> [Task statement]: Rewrite the text of each row below, putting "diretores" in place of every "gestores" and keeping everything else the same.

(Dataset entries)

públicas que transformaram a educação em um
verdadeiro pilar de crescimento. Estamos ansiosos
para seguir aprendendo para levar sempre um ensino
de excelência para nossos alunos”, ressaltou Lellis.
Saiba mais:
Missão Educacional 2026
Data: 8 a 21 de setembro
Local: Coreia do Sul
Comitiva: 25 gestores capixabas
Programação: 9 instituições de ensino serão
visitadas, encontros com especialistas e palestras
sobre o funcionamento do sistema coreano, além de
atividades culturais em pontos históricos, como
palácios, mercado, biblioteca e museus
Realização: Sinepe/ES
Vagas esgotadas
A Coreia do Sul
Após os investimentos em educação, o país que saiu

> [Written response]:
públicas que transformaram a educação em um
verdadeiro pilar de crescimento. Estamos ansiosos
para seguir aprendendo para levar sempre um ensino
de excelência para nossos alunos”, ressaltou Lellis.
Saiba mais:
Missão Educacional 2026
Data: 8 a 21 de setembro
Local: Coreia do Sul
Comitiva: 25 diretores capixabas
Programação: 9 instituições de ensino serão
visitadas, encontros com especialistas e palestras
sobre o funcionamento do sistema coreano, além de
atividades culturais em pontos históricos, como
palácios, mercado, biblioteca e museus
Realização: Sinepe/ES
Vagas esgotadas
A Coreia do Sul
Após os investimentos em educação, o país que saiu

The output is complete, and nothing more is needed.